> _Exercise details_: Please output the listing that follows exactly, but keep all images out.

> _Raw data_:

---

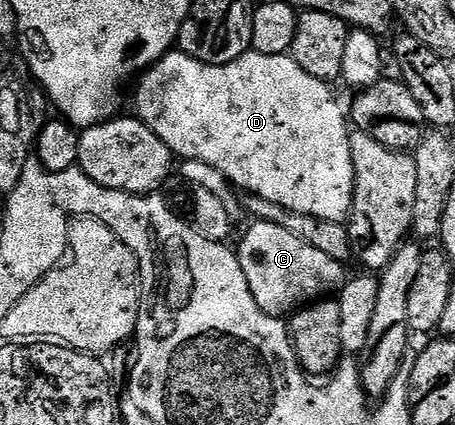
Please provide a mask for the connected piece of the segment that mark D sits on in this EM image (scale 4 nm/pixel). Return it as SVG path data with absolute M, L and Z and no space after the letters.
M172 49L163 58L159 59L151 68L138 76L135 87L135 111L134 114L143 122L146 127L151 127L165 141L172 156L180 160L193 159L205 161L205 165L213 165L221 174L231 182L232 187L242 189L244 192L257 197L265 197L265 201L273 201L273 205L281 205L290 211L305 213L309 217L321 217L325 221L344 222L351 213L351 202L355 192L355 170L353 169L353 153L351 152L352 132L349 128L349 119L339 108L335 100L332 88L322 83L317 77L305 73L301 65L291 58L290 54L285 55L262 55L256 51L248 51L246 55L237 57L237 61L229 61L225 65L209 65L189 57L184 51Z

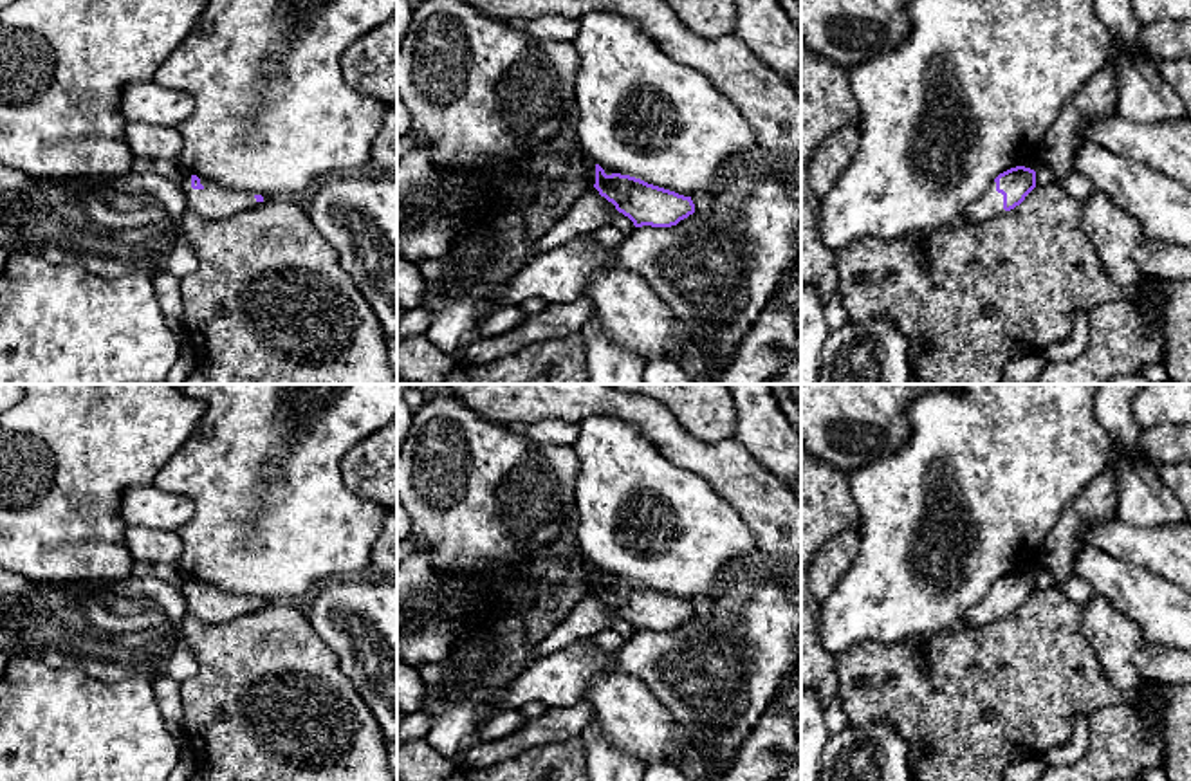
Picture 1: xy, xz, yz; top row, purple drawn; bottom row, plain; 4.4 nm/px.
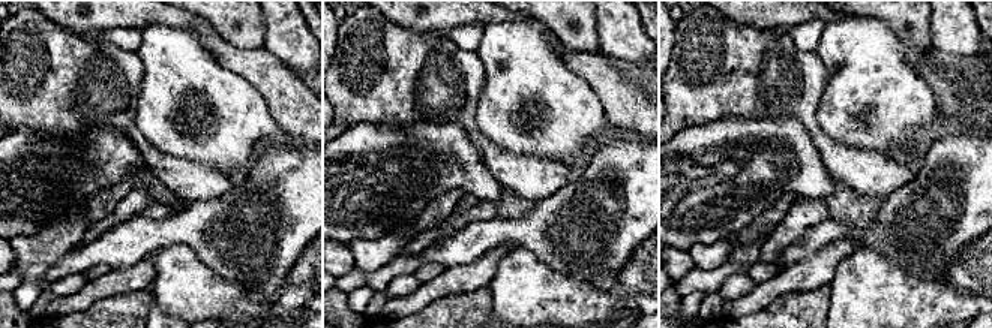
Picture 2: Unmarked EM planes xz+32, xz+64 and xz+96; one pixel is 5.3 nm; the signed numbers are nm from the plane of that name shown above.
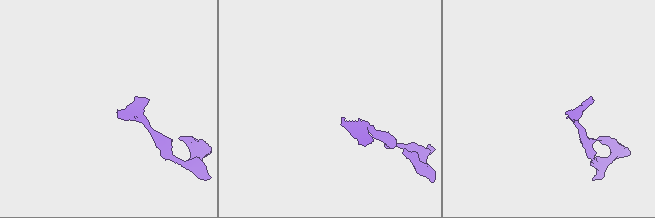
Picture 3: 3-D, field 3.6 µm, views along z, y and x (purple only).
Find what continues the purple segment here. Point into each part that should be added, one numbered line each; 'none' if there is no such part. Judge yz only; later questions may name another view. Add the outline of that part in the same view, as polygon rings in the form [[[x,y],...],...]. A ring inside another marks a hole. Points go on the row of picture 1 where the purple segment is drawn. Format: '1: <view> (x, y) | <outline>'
1: yz (989, 204) | [[[992,180],[985,193],[964,209],[962,220],[987,222],[1003,213],[1003,195],[996,191],[996,182]]]

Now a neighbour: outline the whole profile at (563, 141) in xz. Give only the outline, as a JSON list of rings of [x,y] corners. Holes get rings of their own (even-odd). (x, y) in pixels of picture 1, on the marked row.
[[[576,106],[568,112],[567,119],[563,121],[561,128],[549,137],[549,148],[554,153],[561,153],[568,168],[572,171],[583,173],[583,157],[581,150],[577,146],[577,133],[576,133],[576,124],[577,124],[577,110]]]

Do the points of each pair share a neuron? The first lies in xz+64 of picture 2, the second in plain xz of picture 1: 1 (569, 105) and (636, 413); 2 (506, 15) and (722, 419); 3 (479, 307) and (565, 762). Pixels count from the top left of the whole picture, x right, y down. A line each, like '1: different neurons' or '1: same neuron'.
1: different neurons
2: different neurons
3: same neuron

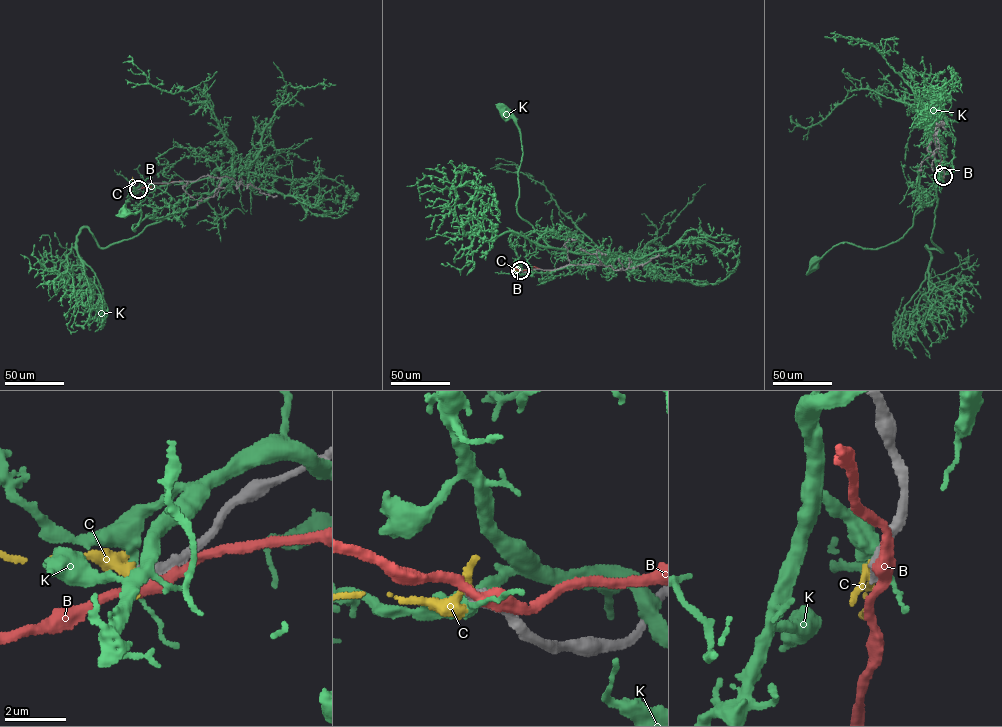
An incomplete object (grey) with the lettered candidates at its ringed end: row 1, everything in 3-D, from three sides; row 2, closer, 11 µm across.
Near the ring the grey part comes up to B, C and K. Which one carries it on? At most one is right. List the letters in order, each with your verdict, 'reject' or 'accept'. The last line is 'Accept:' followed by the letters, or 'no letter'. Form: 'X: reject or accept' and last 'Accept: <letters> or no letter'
B: reject
C: reject
K: reject
Accept: no letter

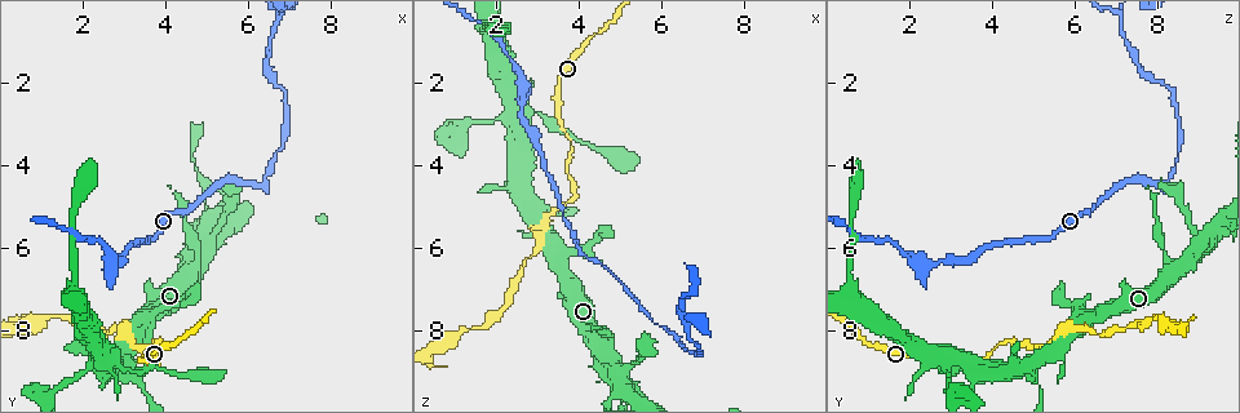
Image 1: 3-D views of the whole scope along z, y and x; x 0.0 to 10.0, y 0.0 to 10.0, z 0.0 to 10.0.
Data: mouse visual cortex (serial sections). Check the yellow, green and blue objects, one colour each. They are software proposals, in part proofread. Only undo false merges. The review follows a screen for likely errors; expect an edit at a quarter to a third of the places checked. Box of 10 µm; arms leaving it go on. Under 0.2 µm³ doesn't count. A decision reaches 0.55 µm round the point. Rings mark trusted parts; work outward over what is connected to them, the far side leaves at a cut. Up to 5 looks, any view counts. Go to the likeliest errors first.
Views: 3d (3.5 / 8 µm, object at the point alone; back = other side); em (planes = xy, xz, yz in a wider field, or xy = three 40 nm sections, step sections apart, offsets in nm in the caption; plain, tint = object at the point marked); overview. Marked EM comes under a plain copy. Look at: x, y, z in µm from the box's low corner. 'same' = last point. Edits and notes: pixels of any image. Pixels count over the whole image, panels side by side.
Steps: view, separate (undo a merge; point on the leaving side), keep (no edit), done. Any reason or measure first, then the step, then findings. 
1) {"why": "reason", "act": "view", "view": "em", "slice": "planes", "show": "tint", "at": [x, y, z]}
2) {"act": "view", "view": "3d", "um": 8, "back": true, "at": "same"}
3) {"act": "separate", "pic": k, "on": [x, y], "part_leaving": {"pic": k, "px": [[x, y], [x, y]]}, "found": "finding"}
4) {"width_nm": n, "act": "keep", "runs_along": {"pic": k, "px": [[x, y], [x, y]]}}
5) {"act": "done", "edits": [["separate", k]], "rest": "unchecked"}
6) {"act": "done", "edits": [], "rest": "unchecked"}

{"act": "view", "view": "3d", "um": 8, "back": true, "at": [6.25, 4.55, 8.05]}

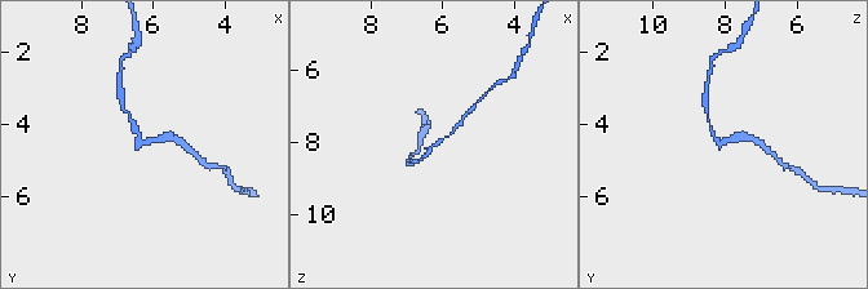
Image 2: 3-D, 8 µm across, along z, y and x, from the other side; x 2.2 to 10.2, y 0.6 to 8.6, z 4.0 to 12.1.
{"act": "view", "view": "3d", "um": 3.5, "at": "same"}

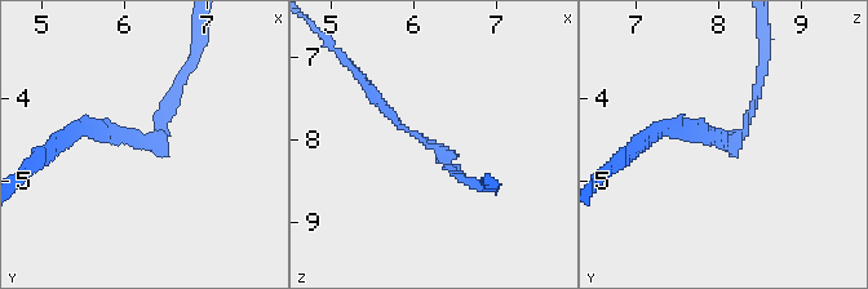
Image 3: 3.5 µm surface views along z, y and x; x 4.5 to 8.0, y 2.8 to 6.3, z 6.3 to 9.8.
{"act": "separate", "pic": 3, "on": [756, 88], "part_leaving": {"pic": 3, "px": [[744, 130], [764, 71], [766, 36]]}, "found": "a second cell is stuck on"}

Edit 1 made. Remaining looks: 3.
{"why": "narrows sharply", "act": "view", "view": "3d", "um": 3.5, "at": [2.55, 6.30, 2.70]}

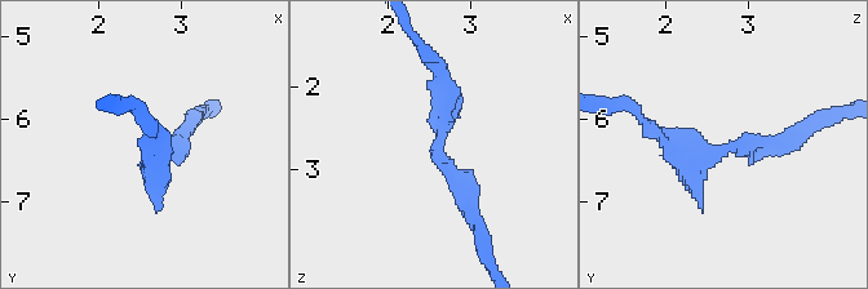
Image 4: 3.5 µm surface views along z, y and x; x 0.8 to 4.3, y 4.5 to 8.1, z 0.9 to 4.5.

---

> _Final answer_:
Please provide a mask for the connected piece of the segment that mark D sits on in this EM image (scale 4 nm/pixel). Return it as SVG path data with absolute M, L and Z and no space after the letters.
M172 49L163 58L159 59L151 68L138 76L135 87L135 111L134 114L143 122L146 127L151 127L165 141L172 156L180 160L193 159L205 161L205 165L213 165L221 174L231 182L232 187L242 189L244 192L257 197L265 197L265 201L273 201L273 205L281 205L290 211L305 213L309 217L321 217L325 221L344 222L351 213L351 202L355 192L355 170L353 169L353 153L351 152L352 132L349 128L349 119L339 108L335 100L332 88L322 83L317 77L305 73L301 65L291 58L290 54L285 55L262 55L256 51L248 51L246 55L237 57L237 61L229 61L225 65L209 65L189 57L184 51Z

Picture 1: xy, xz, yz; top row, purple drawn; bottom row, plain; 4.4 nm/px.
Picture 2: Unmarked EM planes xz+32, xz+64 and xz+96; one pixel is 5.3 nm; the signed numbers are nm from the plane of that name shown above.
Picture 3: 3-D, field 3.6 µm, views along z, y and x (purple only).
Find what continues the purple segment here. Point into each part that should be added, one numbered line each; 'none' if there is no such part. Judge yz only; later questions may name another view. Add the outline of that part in the same view, as polygon rings in the form [[[x,y],...],...]. A ring inside another marks a hole. Points go on the row of picture 1 where the purple segment is drawn. Format: '1: <view> (x, y) | <outline>'
1: yz (989, 204) | [[[992,180],[985,193],[964,209],[962,220],[987,222],[1003,213],[1003,195],[996,191],[996,182]]]

Now a neighbour: outline the whole profile at (563, 141) in xz. Give only the outline, as a JSON list of rings of [x,y] corners. Holes get rings of their own (even-odd). (x, y) in pixels of picture 1, on the marked row.
[[[576,106],[568,112],[567,119],[563,121],[561,128],[549,137],[549,148],[554,153],[561,153],[568,168],[572,171],[583,173],[583,157],[581,150],[577,146],[577,133],[576,133],[576,124],[577,124],[577,110]]]

Do the points of each pair share a neuron? The first lies in xz+64 of picture 2, the second in plain xz of picture 1: 1 (569, 105) and (636, 413); 2 (506, 15) and (722, 419); 3 (479, 307) and (565, 762). Pixels count from the top left of the whole picture, x right, y down. A line each, like '1: different neurons' or '1: same neuron'.
1: different neurons
2: different neurons
3: same neuron

An incomplete object (grey) with the lettered candidates at its ringed end: row 1, everything in 3-D, from three sides; row 2, closer, 11 µm across.
Near the ring the grey part comes up to B, C and K. Which one carries it on? At most one is right. List the letters in order, each with your verdict, 'reject' or 'accept'. The last line is 'Accept:' followed by the letters, or 'no letter'. Form: 'X: reject or accept' and last 'Accept: <letters> or no letter'
B: reject
C: reject
K: reject
Accept: no letter

Image 1: 3-D views of the whole scope along z, y and x; x 0.0 to 10.0, y 0.0 to 10.0, z 0.0 to 10.0.
Data: mouse visual cortex (serial sections). Check the yellow, green and blue objects, one colour each. They are software proposals, in part proofread. Only undo false merges. The review follows a screen for likely errors; expect an edit at a quarter to a third of the places checked. Box of 10 µm; arms leaving it go on. Under 0.2 µm³ doesn't count. A decision reaches 0.55 µm round the point. Rings mark trusted parts; work outward over what is connected to them, the far side leaves at a cut. Up to 5 looks, any view counts. Go to the likeliest errors first.
Views: 3d (3.5 / 8 µm, object at the point alone; back = other side); em (planes = xy, xz, yz in a wider field, or xy = three 40 nm sections, step sections apart, offsets in nm in the caption; plain, tint = object at the point marked); overview. Marked EM comes under a plain copy. Look at: x, y, z in µm from the box's low corner. 'same' = last point. Edits and notes: pixels of any image. Pixels count over the whole image, panels side by side.
Steps: view, separate (undo a merge; point on the leaving side), keep (no edit), done. Any reason or measure first, then the step, then findings. 
1) {"why": "reason", "act": "view", "view": "em", "slice": "planes", "show": "tint", "at": [x, y, z]}
2) {"act": "view", "view": "3d", "um": 8, "back": true, "at": "same"}
3) {"act": "separate", "pic": k, "on": [x, y], "part_leaving": {"pic": k, "px": [[x, y], [x, y]]}, "found": "finding"}
4) {"width_nm": n, "act": "keep", "runs_along": {"pic": k, "px": [[x, y], [x, y]]}}
5) {"act": "done", "edits": [["separate", k]], "rest": "unchecked"}
6) {"act": "done", "edits": [], "rest": "unchecked"}

{"act": "view", "view": "3d", "um": 8, "back": true, "at": [6.25, 4.55, 8.05]}

Image 2: 3-D, 8 µm across, along z, y and x, from the other side; x 2.2 to 10.2, y 0.6 to 8.6, z 4.0 to 12.1.
{"act": "view", "view": "3d", "um": 3.5, "at": "same"}

Image 3: 3.5 µm surface views along z, y and x; x 4.5 to 8.0, y 2.8 to 6.3, z 6.3 to 9.8.
{"act": "separate", "pic": 3, "on": [756, 88], "part_leaving": {"pic": 3, "px": [[744, 130], [764, 71], [766, 36]]}, "found": "a second cell is stuck on"}

Edit 1 made. Remaining looks: 3.
{"why": "narrows sharply", "act": "view", "view": "3d", "um": 3.5, "at": [2.55, 6.30, 2.70]}

Image 4: 3.5 µm surface views along z, y and x; x 0.8 to 4.3, y 4.5 to 8.1, z 0.9 to 4.5.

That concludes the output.